Come sempre una folla si radunò velocemente per festeggiare il loro ritorno.

Erano tutti interessati esclusivamente a Nemiah. Nessuno parve riconoscere Naya, che venne spintonata via dalla calca. Si ritirò in disparte, in fondo preferiva essere ignorata in quel frangente.

Gabor però la riconobbe, si avvicinò sorridente e la strinse forte. Non disse una parola, non osava chiedere se fosse riuscita nel suo intento, salvare Hektrien.

«Ti voglio bene, Gabor» disse lei.

«Ti voglio bene anche io» rispose lui.

Quella frase era uscita spontanea dalla sua bocca, non voleva più perdere tempo, voleva dire ciò che aveva sul cuore. Ogni momento contava. Quel ragazzino aveva preso enormi rischi per aiutarla, doveva sapere quanto contasse per lei.

I presenti realizzarono poco a poco che era proprio la Principessa Naya la persona che accompagnava il loro leader.
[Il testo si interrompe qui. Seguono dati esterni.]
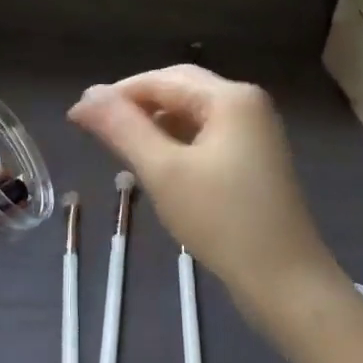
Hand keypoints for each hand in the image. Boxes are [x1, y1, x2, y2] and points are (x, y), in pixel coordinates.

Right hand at [69, 66, 344, 334]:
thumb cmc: (222, 221)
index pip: (159, 80)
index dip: (115, 95)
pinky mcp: (254, 158)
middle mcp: (246, 104)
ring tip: (118, 146)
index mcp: (230, 98)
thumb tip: (86, 96)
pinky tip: (155, 162)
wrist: (286, 282)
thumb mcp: (164, 172)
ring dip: (153, 123)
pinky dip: (175, 141)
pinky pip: (205, 134)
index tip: (77, 117)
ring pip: (191, 112)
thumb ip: (122, 128)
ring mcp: (254, 132)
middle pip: (178, 89)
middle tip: (95, 128)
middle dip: (134, 104)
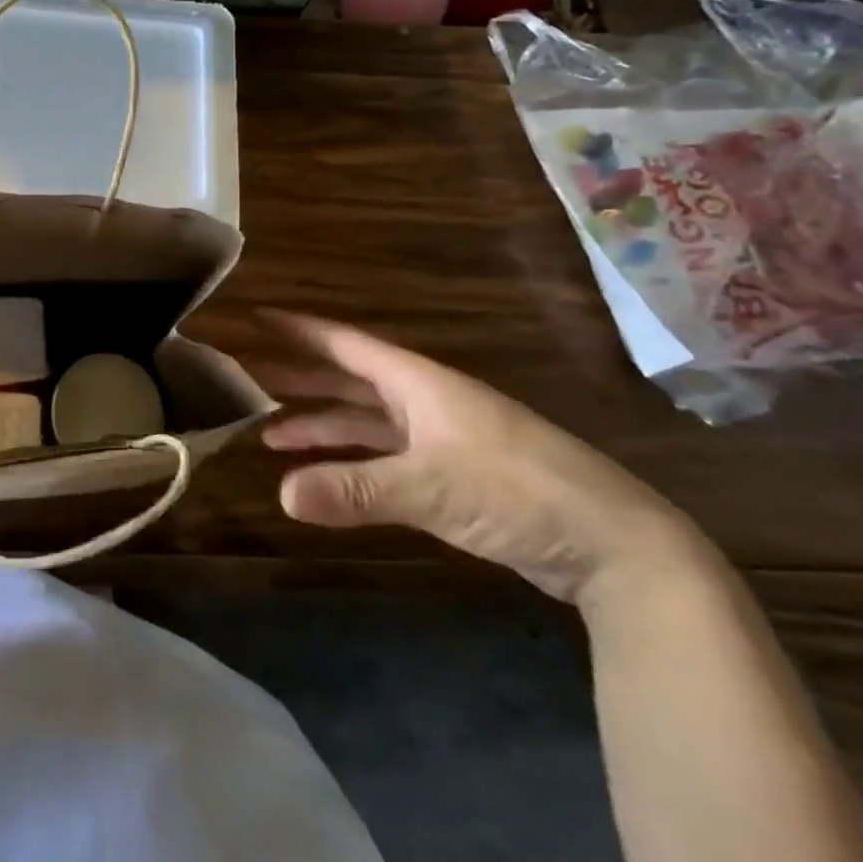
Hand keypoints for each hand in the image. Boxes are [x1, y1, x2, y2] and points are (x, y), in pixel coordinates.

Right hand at [262, 313, 706, 605]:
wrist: (618, 545)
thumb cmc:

La giovane, tra tutti quegli occhi incrociò quelli di Serine, che la squadrò dalla testa ai piedi.

Portava i lunghi capelli castani acconciati in sottili trecce ordinate, decorate da perline colorate.

Si avvicinò a Nemiah, senza staccarle gli occhi di dosso, sorpresa per il suo abbigliamento e il suo taglio di capelli così mascolino.

«Aspettavamo la Principessa e tu torni con un altro fratello Tuck» disse all'alfa, riferendosi al colore dei capelli di Naya.

Buttò la testa all'indietro, scoppiando in una risata troppo acuta per essere naturale.

«Provo tanta pena per chi, così schiavo delle apparenze, non ha mai provato cosa sia la libertà di essere sé stessa» rispose lei a tono.

Naya era tutt'altro che sicura di sé, ma avrebbe difeso la sua individualità.

L'altra si accigliò, non capendo appieno il significato di quella frase e guardò Nemiah, che fece una smorfia imbarazzata. Si portò una mano sul viso e si grattò la barba, in cerca di una frase adatta alla situazione.

Tilanio comparve, facendosi spazio tra la folla, con il suo solito largo sorriso.

«Benedetto sia il cambiamento» sancì, abbracciando l'amico e dandogli una delle sue vigorose pacche sulla schiena. Poi si voltò verso i ribelli e aprì le braccia. «Domani organizzeremo un banchetto per festeggiare il ritorno della Principessa, una vera festa in stile shindy che manca da tempo. Il cambiamento di cui avevamo bisogno è qui» terminò indicandola.

I presenti iniziarono ad applaudire e gridare di gioia.

Nemiah fece un passo avanti e poggiò una mano sulla spalla di Naya.

«Sono fiero di te» le sussurrò all'orecchio. «Ci vediamo più tardi?».

«Domani, ho davvero bisogno di riposare» rispose lei.

Nemiah annuì e si congedò facendole un lieve cenno con il capo.

L'amica lo osservò allontanarsi lungo il sentiero, accanto a Tilanio. Serine accelerò il passo per affiancarli e porse una mela all'alfa. Questo voltò il capo verso di lei e le sorrise, ringraziandola per quel gesto premuroso. Le loro teste si sfiorarono un po' troppo a lungo e fu allora che Naya si rese davvero conto di quanto Iris fosse ormai un'estranea.

La tempesta infuriava nel suo petto.

Si sforzò di sorridere a Gabor, cercando di ignorare quei pensieri che, sempre più spesso, iniziavano a fare capolino in un angolo della sua mente, conscia del fatto che avrebbe prima o poi dovuto fare i conti con sé stessa.